== Trecho da página ==

>>>>

O Brasil foi confirmado pelo segundo ano consecutivo na nona colocação do ranking mundial de softwares e serviços. O levantamento foi divulgado na 8ª Conferência Anual da ABES (Associação Brasileira das Empresas de Software), que utilizou dados da consultora IDC no relatório.

O país fechou 2017 com um mercado que vale US$ 18,6 bilhões (ou 1,6% do total mundial) — um valor relativamente alto, que deixa o Brasil próximo da Austrália, oitava colocada, e na frente de nações como Itália e Holanda. Hoje, o setor de software representa 1,9% do PIB (Produto Interno Bruto) nacional.

Todos os indicadores brasileiros aumentaram de 2016 para o ano passado, incluindo a quantidade de empresas atuando no setor: 17 mil companhias. Desse total, 49,3% são empresas consideradas micros (com 10 funcionários ou menos) e 46,2% são pequenas (de 10 a 99 empregados). Só 0,5% é considerada grande, tendo 500 ou mais colaboradores.

<<<<

== Dados fornecidos ==
>>>>

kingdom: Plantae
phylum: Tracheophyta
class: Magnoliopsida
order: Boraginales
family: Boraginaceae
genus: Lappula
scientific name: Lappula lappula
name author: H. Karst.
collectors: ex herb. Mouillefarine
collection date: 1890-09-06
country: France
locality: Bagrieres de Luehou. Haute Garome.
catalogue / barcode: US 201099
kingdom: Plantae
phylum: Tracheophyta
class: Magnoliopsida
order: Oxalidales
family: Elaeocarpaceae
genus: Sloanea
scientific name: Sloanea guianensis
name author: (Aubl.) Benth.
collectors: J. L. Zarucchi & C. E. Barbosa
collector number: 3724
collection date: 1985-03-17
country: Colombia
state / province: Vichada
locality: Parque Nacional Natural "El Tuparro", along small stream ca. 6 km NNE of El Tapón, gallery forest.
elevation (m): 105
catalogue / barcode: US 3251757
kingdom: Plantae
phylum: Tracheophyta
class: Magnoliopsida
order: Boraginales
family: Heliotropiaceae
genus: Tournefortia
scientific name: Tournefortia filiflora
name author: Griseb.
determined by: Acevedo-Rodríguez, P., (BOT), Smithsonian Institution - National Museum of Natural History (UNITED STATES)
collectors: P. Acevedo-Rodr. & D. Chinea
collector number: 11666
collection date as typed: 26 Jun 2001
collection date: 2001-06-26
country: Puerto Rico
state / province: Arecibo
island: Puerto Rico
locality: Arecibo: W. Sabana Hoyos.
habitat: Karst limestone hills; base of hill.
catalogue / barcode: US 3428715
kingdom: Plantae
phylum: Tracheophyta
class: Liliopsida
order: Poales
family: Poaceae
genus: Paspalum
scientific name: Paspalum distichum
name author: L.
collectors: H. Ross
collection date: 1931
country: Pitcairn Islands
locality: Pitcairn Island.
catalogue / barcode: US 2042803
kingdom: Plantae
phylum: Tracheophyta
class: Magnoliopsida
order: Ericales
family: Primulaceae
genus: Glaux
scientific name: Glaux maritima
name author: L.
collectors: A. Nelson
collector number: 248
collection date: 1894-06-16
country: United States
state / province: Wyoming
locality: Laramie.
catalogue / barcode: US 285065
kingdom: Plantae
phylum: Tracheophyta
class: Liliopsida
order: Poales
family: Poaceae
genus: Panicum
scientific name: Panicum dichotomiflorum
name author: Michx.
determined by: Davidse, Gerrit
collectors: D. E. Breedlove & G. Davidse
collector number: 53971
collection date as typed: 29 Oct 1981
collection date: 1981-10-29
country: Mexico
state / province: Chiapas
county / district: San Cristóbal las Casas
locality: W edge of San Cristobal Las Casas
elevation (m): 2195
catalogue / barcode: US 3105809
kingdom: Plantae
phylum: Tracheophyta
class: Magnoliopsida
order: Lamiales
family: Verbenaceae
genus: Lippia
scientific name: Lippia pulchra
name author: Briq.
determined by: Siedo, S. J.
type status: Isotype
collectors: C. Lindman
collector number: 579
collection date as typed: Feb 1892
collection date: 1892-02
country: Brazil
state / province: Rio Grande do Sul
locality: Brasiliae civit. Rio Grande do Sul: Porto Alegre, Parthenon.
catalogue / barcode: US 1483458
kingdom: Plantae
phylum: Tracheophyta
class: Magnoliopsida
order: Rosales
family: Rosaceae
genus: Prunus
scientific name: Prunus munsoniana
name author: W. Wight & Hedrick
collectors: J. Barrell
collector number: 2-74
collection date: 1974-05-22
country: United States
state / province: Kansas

<<<<

== Enunciado da tarefa ==
Dê continuidade ao texto sobre o mercado brasileiro de software, começando logo após a última frase. O material não tem nenhum papel nesta atividade.

== Resultado da tarefa ==
E só tende a crescer

"O ano de 2017 evidenciou uma retomada no crescimento do setor de TI no Brasil, após um 2016 difícil. Foi o ano do início da recuperação que esperamos continuar em 2018, com a retomada dos investimentos em tecnologia, que não podem mais ser postergados", afirma Jorge Sukarie, presidente do Conselho da ABES.

A projeção atual indica que o mercado brasileiro de tecnologia da informação crescerá 4,1% em 2018, seguindo tendências como o amadurecimento das tecnologias ligadas à Internet das Coisas e uma expansão do mercado de tablets e smartphones para o ramo corporativo, além de assuntos como Big Data/ Analytics, Cognitive/AI, cloud pública e multicloud. O estudo completo estará disponível no site da ABES a partir do dia 21 de agosto.